Certain fields of static information such as name and address of client, some know-your-customer details along with select transaction particulars like date and amount, name of beneficiary, and reference number can be stored abroad by foreign banks. This was communicated a week ago by the regulator to the Indian Banks’ Association (IBA), an industry source told ET.
“This is giving foreign banks a small leeway. There are close to 40 data fields, out of which around 30 are important. After several meetings and representations, RBI has now permitted the banks to keep a handful of data overseas.. I guess this brings an end to the matter which has been debated for more than three years now. Further concessions are unlikely, and banks should implement this ASAP,” said a banker.
Need for ‘Unfettered Supervisory Access’
RBI, however, has turned down requests from foreign banks to let them store information such as mobile numbers and ‘purpose of remittance’ in servers abroad. IBA may go back to RBI to figure out the deadline for implementing the regulation based on the latest communication.
The RBI spokesman did not comment on the matter.
On April 6, 2018, RBI told bank CEOs that all system providers have to ensure that the entire data relating to payment systems operated by them are stored in a system only in India. Such data include full end-to-end transaction details, information collected, carried, processed as part of the message or payment instruction. However, for cross-border transactions, data on the foreign leg of the transaction was allowed to be stored abroad.
The central bank had spelt out then that to achieve data security and better monitoring, it was important to “have unfettered supervisory access to data stored with these system providers as also with their service providers / intermediaries/ third party vendors and other entities in the payment ecosystem.”
Any transaction throws up multiple data – bank details, identifiers for the beneficiary and remitter, merchant details, transaction ID, text alerts, etc. Banks were told that even if payment data flow abroad, the information was to be deleted from overseas servers within 24 hours, with copies of them being stored onshore. A few months ago, leading foreign banks had appealed to RBI to allow them to store certain transaction data overseas for spotting money-laundering deals and sanctions screening. “They had asked for a whole lot of data, but RBI has finally allowed only 6 to 7 fields,” said another person.

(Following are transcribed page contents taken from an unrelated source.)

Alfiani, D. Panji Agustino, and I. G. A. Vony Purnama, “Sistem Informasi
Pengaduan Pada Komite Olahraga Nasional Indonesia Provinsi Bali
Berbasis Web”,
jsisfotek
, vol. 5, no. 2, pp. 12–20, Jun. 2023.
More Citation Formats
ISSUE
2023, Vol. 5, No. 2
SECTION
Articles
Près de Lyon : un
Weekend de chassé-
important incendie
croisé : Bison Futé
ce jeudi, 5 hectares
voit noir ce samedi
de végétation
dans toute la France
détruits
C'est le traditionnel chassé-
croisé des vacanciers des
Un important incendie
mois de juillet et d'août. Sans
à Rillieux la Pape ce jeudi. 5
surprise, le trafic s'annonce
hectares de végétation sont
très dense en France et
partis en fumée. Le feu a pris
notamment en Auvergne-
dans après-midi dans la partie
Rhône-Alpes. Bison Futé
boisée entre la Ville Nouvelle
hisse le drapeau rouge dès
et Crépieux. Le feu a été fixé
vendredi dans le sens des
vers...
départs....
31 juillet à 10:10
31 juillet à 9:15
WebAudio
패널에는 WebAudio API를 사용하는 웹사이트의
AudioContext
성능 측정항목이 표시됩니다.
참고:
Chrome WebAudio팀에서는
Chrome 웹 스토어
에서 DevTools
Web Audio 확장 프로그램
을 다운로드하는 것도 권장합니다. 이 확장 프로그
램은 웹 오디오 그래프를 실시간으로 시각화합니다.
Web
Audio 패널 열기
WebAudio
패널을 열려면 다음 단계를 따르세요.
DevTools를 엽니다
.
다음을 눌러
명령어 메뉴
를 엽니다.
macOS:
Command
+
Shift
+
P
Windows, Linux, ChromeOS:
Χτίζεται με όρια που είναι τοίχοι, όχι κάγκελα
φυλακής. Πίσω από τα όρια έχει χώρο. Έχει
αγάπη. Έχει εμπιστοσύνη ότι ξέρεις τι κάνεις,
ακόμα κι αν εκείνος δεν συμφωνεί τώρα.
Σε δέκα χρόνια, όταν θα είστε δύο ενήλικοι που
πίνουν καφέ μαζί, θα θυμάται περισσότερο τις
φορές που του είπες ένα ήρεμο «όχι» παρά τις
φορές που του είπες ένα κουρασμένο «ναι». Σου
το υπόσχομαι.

Foreign banks, which primarily function through branch offices in India, house their anti-money laundering software engines generating suspicious transaction alerts in offshore locations. Sanctions screening, in banking parlance, refers to verification of names (or, alias of those), on Sanction lists involved in financial transactions. Multiple sanction lists are compared as payment flows are processed and messages are screened in real time. These MNC banks had told the regulator that it was important to have a global pool of information for tracking money-laundering transactions as money-flow trails could be lost by fragmenting information.